More information would be helpful. If you are labeling a neuronal culture, why would you expect labeling for astrocytes? Did you grow the culture on a bed of astrocytes? Are you controlling for astrocytes in the culture? What host animal is each antibody in? If you used the same host animal for your astrocyte and neuronal label and then used conjugated secondaries for that animal then both astrocytes and neurons would be marked/colocalizing with the same fluorescent marker. Hope that helps on the troubleshooting front!

Jennifer Fessler thank you for your response ! The cell line is progenitors that can differenciate in neurons and glial cell that's why i'm trying to label astrocytes. I simply induce differneciation by letting the cells without growth factors. GFAP antibodies are from rabbit and beta-3-tubulin from mouse so it is not the problem. I've seen an article that also has astrocytes labelled with B-III-tubulin and GFAP but I don't understand why neurons are GFAP+. At fisrt I thought that it was because of the myelin but even the cell body is marked.

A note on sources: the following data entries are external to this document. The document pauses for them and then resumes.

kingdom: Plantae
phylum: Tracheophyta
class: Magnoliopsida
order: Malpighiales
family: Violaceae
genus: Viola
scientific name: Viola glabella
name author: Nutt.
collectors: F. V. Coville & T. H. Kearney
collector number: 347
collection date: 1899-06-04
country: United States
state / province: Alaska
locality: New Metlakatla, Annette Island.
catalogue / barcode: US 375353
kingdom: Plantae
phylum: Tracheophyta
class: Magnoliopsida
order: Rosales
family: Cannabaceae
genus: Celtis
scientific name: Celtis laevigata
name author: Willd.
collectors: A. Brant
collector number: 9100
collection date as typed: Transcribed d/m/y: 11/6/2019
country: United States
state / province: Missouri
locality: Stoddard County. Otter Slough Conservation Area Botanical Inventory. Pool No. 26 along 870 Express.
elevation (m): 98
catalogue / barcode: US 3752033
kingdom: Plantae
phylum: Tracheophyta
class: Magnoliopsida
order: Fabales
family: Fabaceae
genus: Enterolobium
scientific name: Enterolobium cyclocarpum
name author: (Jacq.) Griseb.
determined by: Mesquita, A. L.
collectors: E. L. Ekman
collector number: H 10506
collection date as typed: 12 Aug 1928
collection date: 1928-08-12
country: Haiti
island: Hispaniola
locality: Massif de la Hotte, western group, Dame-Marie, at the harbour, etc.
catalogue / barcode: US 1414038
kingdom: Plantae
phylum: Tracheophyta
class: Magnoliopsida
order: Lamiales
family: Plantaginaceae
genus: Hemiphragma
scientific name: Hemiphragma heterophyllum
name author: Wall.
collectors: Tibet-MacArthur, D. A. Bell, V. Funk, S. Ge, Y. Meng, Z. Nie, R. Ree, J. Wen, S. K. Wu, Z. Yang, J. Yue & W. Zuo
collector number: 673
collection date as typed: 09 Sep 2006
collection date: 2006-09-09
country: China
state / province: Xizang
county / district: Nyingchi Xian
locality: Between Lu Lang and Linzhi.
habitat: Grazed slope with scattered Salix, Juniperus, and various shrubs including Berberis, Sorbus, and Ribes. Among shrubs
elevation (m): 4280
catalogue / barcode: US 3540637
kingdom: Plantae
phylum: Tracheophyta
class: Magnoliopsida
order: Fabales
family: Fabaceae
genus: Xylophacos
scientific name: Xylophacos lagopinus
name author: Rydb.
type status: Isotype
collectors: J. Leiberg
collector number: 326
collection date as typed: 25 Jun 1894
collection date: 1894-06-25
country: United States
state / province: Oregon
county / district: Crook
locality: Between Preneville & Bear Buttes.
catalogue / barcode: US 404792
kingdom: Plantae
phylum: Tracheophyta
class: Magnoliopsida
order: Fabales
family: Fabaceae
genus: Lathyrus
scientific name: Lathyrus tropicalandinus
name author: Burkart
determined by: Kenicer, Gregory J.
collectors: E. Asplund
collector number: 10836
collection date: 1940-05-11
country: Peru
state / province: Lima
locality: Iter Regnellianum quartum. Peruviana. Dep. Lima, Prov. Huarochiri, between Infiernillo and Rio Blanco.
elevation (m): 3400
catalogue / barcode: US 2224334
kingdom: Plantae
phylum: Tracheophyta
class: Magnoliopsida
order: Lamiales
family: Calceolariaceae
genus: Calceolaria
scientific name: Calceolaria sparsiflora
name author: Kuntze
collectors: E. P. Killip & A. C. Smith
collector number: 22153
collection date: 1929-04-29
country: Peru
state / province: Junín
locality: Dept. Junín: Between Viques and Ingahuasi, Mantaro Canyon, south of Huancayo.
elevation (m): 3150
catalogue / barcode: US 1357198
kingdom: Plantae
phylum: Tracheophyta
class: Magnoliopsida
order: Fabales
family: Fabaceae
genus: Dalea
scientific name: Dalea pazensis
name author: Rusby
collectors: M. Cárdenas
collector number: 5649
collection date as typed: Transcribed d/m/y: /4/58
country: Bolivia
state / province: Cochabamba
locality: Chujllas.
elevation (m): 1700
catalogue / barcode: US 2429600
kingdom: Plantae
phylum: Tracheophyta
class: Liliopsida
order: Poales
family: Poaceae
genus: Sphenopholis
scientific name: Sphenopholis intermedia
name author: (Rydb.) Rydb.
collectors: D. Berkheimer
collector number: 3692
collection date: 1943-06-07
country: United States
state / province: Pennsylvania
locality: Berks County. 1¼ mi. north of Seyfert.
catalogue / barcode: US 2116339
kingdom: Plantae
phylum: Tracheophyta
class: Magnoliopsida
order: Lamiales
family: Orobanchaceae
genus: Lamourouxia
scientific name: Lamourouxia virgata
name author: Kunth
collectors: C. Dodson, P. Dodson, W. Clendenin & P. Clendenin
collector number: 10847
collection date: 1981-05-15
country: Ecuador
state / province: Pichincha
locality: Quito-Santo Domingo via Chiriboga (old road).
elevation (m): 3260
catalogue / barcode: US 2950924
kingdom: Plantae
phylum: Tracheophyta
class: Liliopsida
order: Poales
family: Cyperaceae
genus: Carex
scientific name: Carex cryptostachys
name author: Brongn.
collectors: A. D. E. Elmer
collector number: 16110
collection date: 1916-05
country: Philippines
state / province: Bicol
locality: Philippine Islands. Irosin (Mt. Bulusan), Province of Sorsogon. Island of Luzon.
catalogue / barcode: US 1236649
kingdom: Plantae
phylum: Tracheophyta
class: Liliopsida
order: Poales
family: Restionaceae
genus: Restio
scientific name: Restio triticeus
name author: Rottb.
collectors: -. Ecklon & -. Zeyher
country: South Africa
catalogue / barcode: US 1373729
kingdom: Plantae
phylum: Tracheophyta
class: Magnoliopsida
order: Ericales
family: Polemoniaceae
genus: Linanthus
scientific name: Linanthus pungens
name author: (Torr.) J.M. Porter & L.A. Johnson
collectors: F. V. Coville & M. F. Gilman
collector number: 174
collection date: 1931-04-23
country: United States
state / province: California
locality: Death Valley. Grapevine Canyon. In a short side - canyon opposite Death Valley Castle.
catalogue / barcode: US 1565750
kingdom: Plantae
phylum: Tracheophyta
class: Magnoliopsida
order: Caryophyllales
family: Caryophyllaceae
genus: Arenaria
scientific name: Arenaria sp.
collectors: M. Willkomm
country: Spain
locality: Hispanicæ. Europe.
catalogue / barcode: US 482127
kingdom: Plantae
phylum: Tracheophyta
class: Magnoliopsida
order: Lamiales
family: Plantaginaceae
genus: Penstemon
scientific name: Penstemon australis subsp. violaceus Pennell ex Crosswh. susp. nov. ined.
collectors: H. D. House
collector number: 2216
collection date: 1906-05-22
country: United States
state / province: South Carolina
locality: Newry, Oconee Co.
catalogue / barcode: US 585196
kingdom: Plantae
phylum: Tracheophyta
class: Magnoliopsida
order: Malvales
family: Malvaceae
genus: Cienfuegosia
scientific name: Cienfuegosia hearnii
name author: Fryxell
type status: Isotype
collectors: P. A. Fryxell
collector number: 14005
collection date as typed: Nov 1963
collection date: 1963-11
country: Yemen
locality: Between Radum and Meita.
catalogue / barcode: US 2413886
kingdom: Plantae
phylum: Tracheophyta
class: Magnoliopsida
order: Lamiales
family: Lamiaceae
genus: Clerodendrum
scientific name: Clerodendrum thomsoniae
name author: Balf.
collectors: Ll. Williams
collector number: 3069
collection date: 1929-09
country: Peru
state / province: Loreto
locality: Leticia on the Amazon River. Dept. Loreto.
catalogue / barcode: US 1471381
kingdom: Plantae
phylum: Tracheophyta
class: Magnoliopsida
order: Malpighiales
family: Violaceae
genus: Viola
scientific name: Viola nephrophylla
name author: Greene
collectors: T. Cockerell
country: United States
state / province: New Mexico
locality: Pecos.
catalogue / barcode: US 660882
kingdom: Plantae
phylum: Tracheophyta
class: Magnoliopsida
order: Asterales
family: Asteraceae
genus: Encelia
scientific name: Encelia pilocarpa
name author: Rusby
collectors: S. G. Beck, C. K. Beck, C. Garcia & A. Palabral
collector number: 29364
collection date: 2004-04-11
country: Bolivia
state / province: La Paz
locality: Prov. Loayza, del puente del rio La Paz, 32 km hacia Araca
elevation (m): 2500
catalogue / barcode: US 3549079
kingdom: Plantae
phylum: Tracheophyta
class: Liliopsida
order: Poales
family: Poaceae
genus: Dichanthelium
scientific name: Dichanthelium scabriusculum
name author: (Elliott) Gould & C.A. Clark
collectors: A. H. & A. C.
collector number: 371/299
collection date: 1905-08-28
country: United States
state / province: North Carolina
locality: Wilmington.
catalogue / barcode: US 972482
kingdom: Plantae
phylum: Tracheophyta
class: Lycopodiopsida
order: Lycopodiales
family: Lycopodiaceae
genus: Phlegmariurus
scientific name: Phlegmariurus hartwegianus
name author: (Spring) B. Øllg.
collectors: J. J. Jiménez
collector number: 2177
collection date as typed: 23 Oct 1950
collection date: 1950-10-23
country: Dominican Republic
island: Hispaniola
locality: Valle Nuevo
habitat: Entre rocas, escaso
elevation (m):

Differentiating cell lines into either neurons or glia is not my specialty. However, cells that are not fully differentiated into either class may express unexpected proteins. On the IHC front, you may want to perform a control experiment on known cells with your conjugated secondary. Sometimes secondaries can have non-specific binding at concentrations that are too high or when they are not extremely clean. Nonspecific binding can create false labeling in the channel. For example, I have a rabbit 647 secondary that is nonspecifically binding to my 568 chicken. So, then I have false labeling in the 647 channel. Best of wishes!